San Francisco-based startup Harness, which first launched its continuous app delivery platform last year, announced on Tuesday that it has raised $60 million in its second round of funding.
The investment round was led by IVP, Google Ventures (GV) and ServiceNow Ventures. Existing investors Menlo Ventures and Unusual Ventures also participated in the round. Harness previously raised $20 million in its first funding round.
Harness will use the new funds to expand investment in its R&D, and beef up its growing engineering, sales and customer success teams.
Harness was founded by Jyoti Bansal and Rishi Singh, a former DevOps platform architect at Apple. Bansal was the former CEO and founder of AppDynamics, which is a cloud monitoring company that Cisco bought for $3.7 billion in 2017.
With the continued proliferation of cloud-native, Kubernetes and microservices, continuous delivery and continuous integration (CI/CD) have become key tools in helping organizations of all stripes quickly update, test and modify their software. Harness uses machine learning for its continuous-delivery-as-a-service approach, while also delivering artificial intelligence for DevOps in order to automate key components.

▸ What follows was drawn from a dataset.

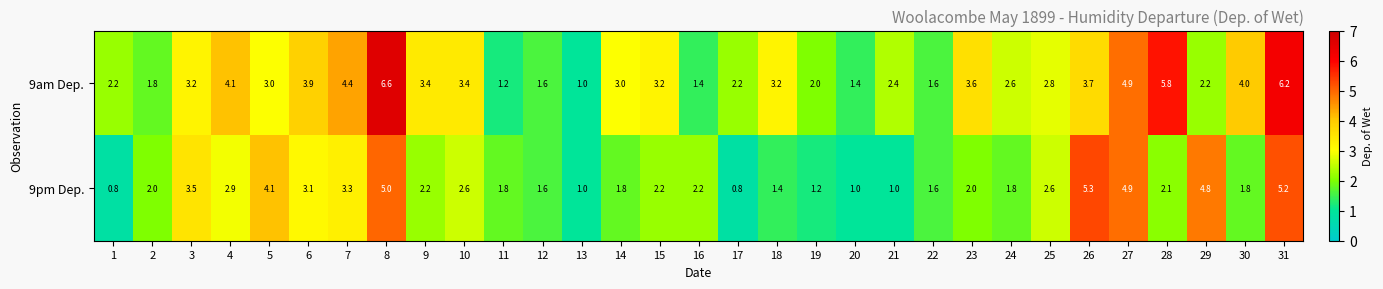

Which series has the largest range (max minus min)?

9am Dep.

"We started Harness with a bold vision," Bansal said in a company blog today. "There are 20 million software developers in the world, and almost two trillion dollars each year are spent on software development. Even though every business has become a software business, almost everyone is struggling with software delivery. A software delivery process that’s continuous, reliable, secure, risk-free and drama-free simply didn’t exist. We started Harness with the mission to simplify software delivery for the twenty million software developers of the world by bringing industry’s first continuous-delivery-as-a-service platform to the market."
Harness' customer roster includes McAfee, Home Depot, SoulCycle, Bank of Santander and NCR. By using its platform, Harness customers can improve their ability to deliver software changes in cloud and container architectures in a shorter amount of time and in a more efficient manner.

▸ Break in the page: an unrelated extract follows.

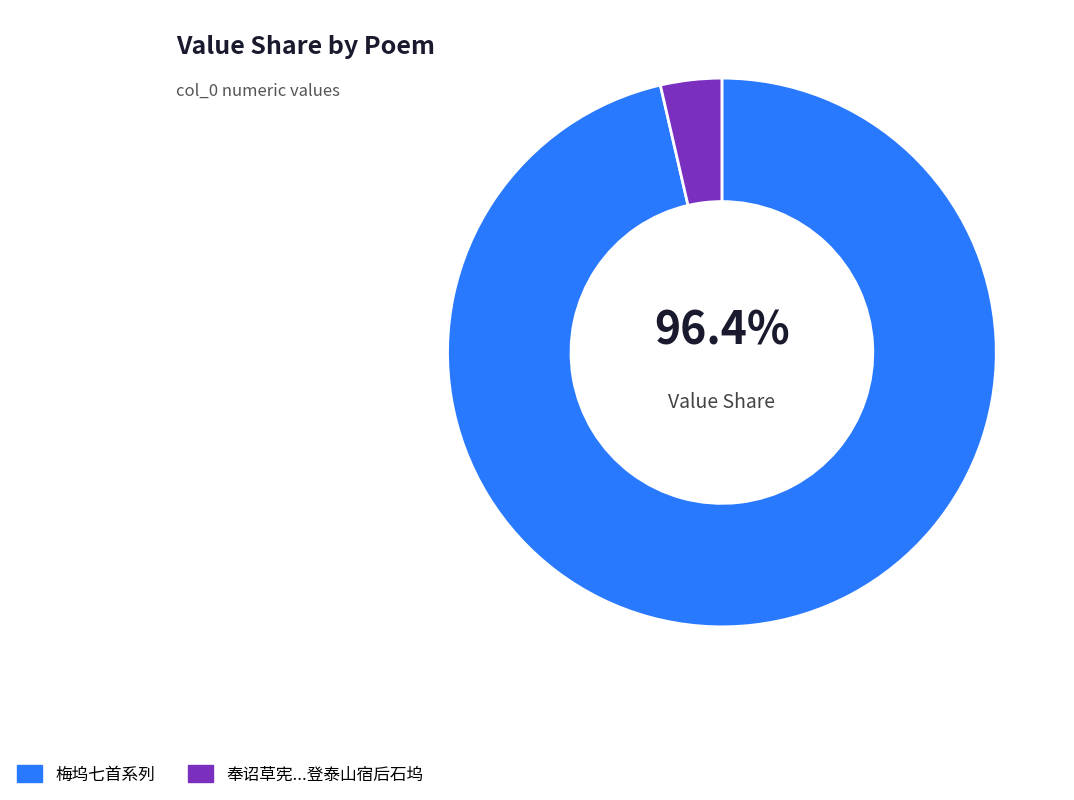

Does any single category account for the majority?

Yes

Harness claims its platform can cut down on deployment-related errors by 95% to 99% while increasing DevOps team efficiency by a factor of three-times to four-times.

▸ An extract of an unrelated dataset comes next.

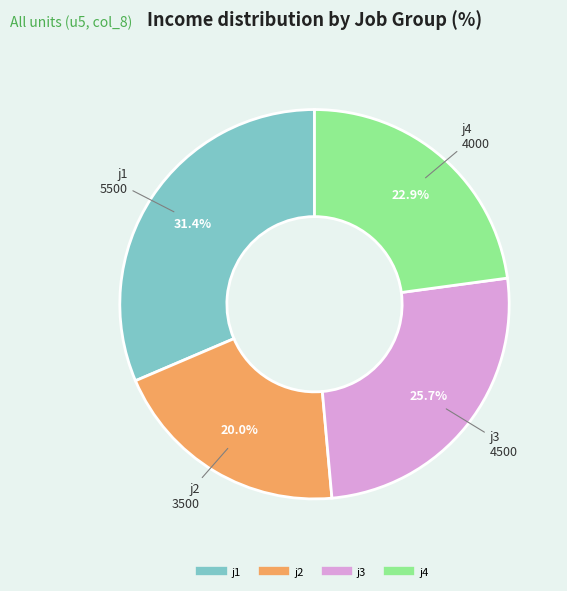

How many segments does this pie chart have?

4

"Harness represents a tremendous opportunity to create the next multi-billion dollar company," said Steve Harrick, general partner at IVP, in a statement. "The team has a powerful vision to redefine the software delivery process using automation and machine learning, and the company's market momentum is significantly beyond what we typically see in companies at this stage. We were fortunate to be investors in Jyoti Bansal's previous company AppDynamics, and believe that Jyoti and the all-star team assembled at Harness have the ability to revolutionize software delivery within the enterprise."
Harness joined the Linux Foundation's recently announced Continuous Delivery Foundation in order to help collaborate with other companies in the industry around continuous delivery.
In March, Harness announced that it had teamed up with Amazon Web Services (AWS) to bring Continuous Delivery-as-a-Service to cloud-native applications and announced its availability for purchase on the AWS Marketplace. Harness also partnered with Google Cloud Platform to bring its platform to Kubernetes applications running in Google Cloud and announced its availability on GCP Marketplace.
Harness was spun out of BIG Labs, which is a startup studio founded by Bansal, in 2017.
"We were not actively seeking new investment at this point, but our strong market traction created heavy investor interest in Harness, resulting in a fast-moving and heavily oversubscribed Series B round," said Bansal, in a prepared statement.